Все это должно сигнализировать о высокой геополитической опасности, связанной с быстротой пространственно-временного сжатия последних лет. Переход от фордизма к гибкому накоплению в том виде, как он произошел, должен предполагать и некий переход в наших ментальных картах, политических настроениях и политических институтах. Однако политическое мышление не обязательно претерпевает столь легкие трансформации и в любом случае подчинено противоречивому давлению, проистекающему из пространственной интеграции и дифференциации. Несоответствие наших ментальных карт текущим реалиям – вездесущая опасность. Например, серьезное ослабление власти отдельных национальных государств над своей фискальной и монетарной политикой не было уравновешено каким-либо одновременным смещением в направлении интернационализации политики.
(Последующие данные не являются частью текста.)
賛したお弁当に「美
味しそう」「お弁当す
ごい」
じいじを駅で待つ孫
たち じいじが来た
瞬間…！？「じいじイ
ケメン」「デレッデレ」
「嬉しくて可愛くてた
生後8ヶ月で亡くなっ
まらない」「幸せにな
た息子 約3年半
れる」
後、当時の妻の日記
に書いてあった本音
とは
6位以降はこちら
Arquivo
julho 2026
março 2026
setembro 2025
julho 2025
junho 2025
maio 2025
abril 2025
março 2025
В действительности мы имеем множество признаков того, что локализм и национализм стали еще сильнее именно из-за стремления к безопасности, которое всегда дает место посреди всех сдвигов, предполагаемых гибким накоплением. Воскрешение геополитики и веры в харизматическую политику (Фолклендская война Тэтчер, рейгановское вторжение в Гренаду) слишком уж хорошо соответствует тому миру, который в интеллектуальном и политическом отношении все больше подпитывается бескрайним потоком эфемерных образов.
Пространственно-временное сжатие всегда требует заплатить свою цену от нашей способности осознавать реалии, разворачивающиеся вокруг нас. Скажем, в состоянии стресса корректно реагировать на события становится все сложнее и сложнее. Ошибочная идентификация иранского пассажирского самолета, который взлетал в границах установленного для коммерческих рейсов коридора, с истребителем-бомбардировщиком, заходящим на цель – американский военный корабль[95], – это происшествие, повлекшее множество гражданских жертв, типично для того способа, каким конструируется, а не интерпретируется реальность в условиях стресса и пространственно-временного сжатия. Показательны параллели с описанием начала Первой мировой войны у Керна. Если «опытные переговорщики надломились под давлением напряженных конфронтаций и бессонных ночей, переживая за возможные разрушительные последствия своих скоропалительных суждений и опрометчивых действий», то насколько же более сложным должен быть сегодняшний процесс принятия решений? Различие на сей раз состоит в том, что теперь нет времени даже на мучительные раздумья. Проблемы же не ограничиваются сферами принятия решений политиками и военными, поскольку мировые финансовые рынки находятся в настолько возбужденном состоянии, что скоропалительное суждение здесь, необдуманное слово там, инстинктивная реакция где-то еще могут размотать целый клубок формирования и взаимозависимости фиктивного капитала.